The proposed developments include a mix of new construction, rehabilitation and redevelopment, targeting general, elderly and supportive housing populations. They total 660 units, ranging in size from 38 to 130 units, and are located across the city, with two – Eberhart Place and St. George’s Court – falling under the At-Risk Set-Aside category, a designation made to preserve existing affordable housing stock.
A recent memo from Mandy DeMayo, interim director of the Housing Department, details the process that will see the Austin applicants compete for funding in Region 7, which includes Travis and surrounding counties. According to the state’s pre-application log, $5.99 million in 9 percent tax credits is available for Region 7, which would generate $60 million in equity – enough to support two to three developments.
An additional $13.7 million is available in the At-Risk Set-Aside, which is allocated statewide. City staff believes funding is likely available for at least one or both of the At-Risk projects, along with other local applications.
The LIHTC program provides a significant source of affordable housing financing by allowing developers to sell awarded tax credits to private investors, generating approximately 70 percent of the funding needed for a project. In return, developers commit to long-term affordability requirements, typically for 45 years. It is estimated the $5.9 million available in the region will generate $60 million in equity via the sale into the private market.
Council’s possible resolution of support can add up to 17 points to the competitive process, while waived development fees under the city’s SMART Housing program contribute an additional point. Housing staff use additional criteria to determine whether to recommend support, prioritizing projects located near transit, in high-opportunity or displacement-risk areas or those with commitments to supportive housing or family-friendly units. Each of the seven projects under consideration meets at least two of these criteria.
The memo notes that the approval of a resolution does not constitute a commitment of city funding. Some applicants plan to apply separately for Rental Housing Development Assistance gap financing, which will go through a separate review process.
In addition to the seven 9 percent LIHTC projects, Council will also consider a resolution supporting Manor Apartments, which is applying for 4 percent LIHTCs. Unlike the competitive 9 percent program, 4 percent tax credits are awarded noncompetitively to projects that use tax-exempt bonds. The distinction in uses for the different tax credit programs was discussed recently during a meeting of Council’s Public Health Committee, regarding the need for funding to move forward with developments that will include permanent supportive housing units.
Final LIHTC awards will be determined later this year by the state agency, with Austin’s resolutions of support playing a key role in applicants’ competitiveness.
Also related to affordable housing development, the Housing Department recently announced the success of the Housing Accelerator Loan Fund, managed by the Austin Community Foundation.
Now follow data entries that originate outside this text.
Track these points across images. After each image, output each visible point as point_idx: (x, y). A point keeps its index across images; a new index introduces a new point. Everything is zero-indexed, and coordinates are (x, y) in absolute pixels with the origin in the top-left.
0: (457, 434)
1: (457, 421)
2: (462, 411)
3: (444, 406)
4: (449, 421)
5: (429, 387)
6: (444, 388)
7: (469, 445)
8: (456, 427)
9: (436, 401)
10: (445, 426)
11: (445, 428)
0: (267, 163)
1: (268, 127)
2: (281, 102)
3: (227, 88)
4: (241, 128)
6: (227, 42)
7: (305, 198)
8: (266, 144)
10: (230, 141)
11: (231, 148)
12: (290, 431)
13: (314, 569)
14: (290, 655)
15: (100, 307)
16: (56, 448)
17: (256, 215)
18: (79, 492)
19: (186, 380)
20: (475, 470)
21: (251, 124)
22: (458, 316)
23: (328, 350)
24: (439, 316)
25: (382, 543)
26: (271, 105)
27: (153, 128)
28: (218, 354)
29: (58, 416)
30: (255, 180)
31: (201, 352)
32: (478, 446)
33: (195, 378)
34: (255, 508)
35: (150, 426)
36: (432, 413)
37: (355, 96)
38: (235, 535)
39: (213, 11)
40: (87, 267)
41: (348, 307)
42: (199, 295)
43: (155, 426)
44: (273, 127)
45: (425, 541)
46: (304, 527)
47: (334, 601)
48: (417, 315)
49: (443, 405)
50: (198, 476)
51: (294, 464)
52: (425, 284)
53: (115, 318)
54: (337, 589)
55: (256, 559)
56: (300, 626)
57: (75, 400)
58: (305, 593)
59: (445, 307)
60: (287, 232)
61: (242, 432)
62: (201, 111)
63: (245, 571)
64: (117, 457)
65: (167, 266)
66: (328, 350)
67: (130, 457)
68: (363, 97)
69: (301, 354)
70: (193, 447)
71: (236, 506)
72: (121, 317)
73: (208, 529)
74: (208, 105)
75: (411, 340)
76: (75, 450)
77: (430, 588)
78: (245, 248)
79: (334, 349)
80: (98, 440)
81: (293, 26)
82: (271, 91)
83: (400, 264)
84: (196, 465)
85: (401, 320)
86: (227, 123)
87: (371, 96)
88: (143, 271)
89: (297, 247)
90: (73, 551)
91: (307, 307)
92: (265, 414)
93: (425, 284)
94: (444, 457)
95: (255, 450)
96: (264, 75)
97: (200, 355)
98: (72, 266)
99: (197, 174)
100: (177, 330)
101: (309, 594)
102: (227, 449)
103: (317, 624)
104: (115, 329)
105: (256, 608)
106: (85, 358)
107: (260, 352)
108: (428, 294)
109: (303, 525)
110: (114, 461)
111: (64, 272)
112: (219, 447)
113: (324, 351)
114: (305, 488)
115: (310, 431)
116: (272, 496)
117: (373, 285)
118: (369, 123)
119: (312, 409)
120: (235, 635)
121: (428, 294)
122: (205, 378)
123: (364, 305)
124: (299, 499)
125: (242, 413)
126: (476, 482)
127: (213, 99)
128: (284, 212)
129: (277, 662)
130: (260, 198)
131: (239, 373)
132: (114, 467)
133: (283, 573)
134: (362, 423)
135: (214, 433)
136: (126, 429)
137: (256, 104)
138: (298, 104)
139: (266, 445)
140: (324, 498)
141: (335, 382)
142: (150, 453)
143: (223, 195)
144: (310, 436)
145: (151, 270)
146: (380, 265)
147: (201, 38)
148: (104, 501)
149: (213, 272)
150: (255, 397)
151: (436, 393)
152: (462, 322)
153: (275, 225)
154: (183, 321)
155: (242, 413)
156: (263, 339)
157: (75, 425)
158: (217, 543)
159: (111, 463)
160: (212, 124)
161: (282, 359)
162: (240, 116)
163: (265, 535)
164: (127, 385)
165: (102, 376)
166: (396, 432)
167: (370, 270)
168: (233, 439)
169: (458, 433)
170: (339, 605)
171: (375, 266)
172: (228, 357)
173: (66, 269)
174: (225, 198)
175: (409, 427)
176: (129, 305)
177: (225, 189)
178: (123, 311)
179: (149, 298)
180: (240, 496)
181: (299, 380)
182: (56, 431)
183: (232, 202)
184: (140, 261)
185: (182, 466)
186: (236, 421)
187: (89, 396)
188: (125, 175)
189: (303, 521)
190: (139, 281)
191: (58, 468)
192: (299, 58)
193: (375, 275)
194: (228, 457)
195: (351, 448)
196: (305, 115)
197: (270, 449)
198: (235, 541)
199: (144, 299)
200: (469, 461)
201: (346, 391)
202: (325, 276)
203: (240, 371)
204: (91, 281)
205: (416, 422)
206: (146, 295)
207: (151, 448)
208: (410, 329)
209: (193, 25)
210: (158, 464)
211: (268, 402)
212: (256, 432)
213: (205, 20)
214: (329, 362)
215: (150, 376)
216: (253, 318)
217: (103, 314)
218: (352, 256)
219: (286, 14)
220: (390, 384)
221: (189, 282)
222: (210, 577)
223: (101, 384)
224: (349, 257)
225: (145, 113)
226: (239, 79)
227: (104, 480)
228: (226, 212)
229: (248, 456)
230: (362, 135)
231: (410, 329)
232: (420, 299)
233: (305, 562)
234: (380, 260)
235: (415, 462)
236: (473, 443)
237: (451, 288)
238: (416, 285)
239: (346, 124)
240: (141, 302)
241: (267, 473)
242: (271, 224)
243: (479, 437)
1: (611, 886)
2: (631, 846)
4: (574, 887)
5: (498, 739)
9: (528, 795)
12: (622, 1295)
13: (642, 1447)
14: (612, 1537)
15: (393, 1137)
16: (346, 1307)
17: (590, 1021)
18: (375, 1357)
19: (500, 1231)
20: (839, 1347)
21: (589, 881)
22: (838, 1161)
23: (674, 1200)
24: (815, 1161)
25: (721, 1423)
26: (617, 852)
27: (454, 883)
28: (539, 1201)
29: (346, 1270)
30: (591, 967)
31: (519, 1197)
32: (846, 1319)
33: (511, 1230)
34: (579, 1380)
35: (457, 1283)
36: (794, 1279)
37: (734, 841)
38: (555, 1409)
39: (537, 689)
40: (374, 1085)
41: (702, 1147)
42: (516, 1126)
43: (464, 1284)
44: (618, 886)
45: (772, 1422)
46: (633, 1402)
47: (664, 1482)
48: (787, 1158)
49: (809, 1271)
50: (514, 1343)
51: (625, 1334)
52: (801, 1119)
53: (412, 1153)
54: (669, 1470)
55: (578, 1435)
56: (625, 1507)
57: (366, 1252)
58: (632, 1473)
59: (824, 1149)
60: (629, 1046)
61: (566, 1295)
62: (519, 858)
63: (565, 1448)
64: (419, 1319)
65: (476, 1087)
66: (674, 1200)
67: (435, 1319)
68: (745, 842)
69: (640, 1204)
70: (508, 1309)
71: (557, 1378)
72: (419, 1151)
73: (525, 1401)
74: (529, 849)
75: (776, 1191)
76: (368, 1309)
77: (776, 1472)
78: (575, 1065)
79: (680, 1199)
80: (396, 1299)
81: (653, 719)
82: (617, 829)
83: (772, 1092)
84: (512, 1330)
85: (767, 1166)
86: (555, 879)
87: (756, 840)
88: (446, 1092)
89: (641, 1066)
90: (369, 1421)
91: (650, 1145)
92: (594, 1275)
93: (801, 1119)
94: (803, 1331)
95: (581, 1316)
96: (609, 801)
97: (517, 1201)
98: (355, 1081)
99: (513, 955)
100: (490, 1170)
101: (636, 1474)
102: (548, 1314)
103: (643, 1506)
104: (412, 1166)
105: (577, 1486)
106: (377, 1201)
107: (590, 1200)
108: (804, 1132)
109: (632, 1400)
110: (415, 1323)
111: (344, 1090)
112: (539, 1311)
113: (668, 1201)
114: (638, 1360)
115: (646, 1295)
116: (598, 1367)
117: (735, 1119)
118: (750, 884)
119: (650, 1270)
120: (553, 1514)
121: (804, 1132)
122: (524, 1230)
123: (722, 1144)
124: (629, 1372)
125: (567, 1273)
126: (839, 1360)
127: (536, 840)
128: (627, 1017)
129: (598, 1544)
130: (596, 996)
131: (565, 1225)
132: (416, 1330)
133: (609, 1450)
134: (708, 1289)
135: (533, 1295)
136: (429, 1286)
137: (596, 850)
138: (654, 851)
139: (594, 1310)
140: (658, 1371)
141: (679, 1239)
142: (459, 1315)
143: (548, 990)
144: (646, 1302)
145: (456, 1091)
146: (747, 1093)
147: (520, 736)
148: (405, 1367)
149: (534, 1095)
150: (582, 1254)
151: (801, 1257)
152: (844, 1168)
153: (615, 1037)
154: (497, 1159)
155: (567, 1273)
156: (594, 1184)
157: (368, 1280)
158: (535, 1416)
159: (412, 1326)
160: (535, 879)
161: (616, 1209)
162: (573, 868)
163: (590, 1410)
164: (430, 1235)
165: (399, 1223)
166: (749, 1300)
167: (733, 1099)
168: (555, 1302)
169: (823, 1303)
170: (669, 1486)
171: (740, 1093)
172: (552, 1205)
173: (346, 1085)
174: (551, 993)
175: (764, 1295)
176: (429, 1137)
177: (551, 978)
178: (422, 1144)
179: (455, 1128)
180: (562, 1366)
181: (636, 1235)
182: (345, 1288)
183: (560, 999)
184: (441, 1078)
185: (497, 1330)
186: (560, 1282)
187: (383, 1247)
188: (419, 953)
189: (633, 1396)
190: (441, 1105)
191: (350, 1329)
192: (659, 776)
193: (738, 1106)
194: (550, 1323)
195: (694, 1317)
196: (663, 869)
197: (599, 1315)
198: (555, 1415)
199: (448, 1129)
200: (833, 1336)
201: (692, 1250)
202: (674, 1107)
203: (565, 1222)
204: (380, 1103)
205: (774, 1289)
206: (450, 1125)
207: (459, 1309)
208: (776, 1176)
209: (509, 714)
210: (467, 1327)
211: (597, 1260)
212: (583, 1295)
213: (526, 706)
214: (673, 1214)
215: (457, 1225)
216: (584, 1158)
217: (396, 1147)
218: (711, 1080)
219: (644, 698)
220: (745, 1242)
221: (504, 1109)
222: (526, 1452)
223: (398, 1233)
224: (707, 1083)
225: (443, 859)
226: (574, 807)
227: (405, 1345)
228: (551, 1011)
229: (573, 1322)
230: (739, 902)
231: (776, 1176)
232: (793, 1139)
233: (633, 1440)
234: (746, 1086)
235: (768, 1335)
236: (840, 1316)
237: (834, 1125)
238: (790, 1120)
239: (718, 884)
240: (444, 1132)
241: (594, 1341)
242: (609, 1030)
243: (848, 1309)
The fund provides low-interest, short-term loans to affordable housing developers for needs such as pre-development, land acquisition and bridge financing.
As of early February, the fund has disbursed eight loans totaling over $13.5 million, supporting the creation of more than 1,000 new affordable housing units in the Austin area. The Austin Housing Finance Corporation contributed a $5 million loan to the fund in 2024, bringing its total to $16.4 million.